**EXERCISE INSTRUCTIONS:** After locating the line that contains "579 24 15.43" in the listing below, write out that line and every following line exactly, with no other output.

**RECORD EXTRACTS:**

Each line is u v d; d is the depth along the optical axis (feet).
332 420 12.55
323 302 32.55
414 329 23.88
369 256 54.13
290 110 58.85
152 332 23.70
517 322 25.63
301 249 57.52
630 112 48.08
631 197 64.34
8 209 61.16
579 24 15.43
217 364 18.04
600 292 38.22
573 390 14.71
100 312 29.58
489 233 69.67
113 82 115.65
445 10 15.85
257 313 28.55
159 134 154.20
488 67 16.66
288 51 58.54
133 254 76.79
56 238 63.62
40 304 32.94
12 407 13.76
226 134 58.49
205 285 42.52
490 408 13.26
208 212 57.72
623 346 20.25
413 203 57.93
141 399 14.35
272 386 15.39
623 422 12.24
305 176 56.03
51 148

**SOLVED EXERCISE:**
579 24 15.43
217 364 18.04
600 292 38.22
573 390 14.71
100 312 29.58
489 233 69.67
113 82 115.65
445 10 15.85
257 313 28.55
159 134 154.20
488 67 16.66
288 51 58.54
133 254 76.79
56 238 63.62
40 304 32.94
12 407 13.76
226 134 58.49
205 285 42.52
490 408 13.26
208 212 57.72
623 346 20.25
413 203 57.93
141 399 14.35
272 386 15.39
623 422 12.24
305 176 56.03
51 148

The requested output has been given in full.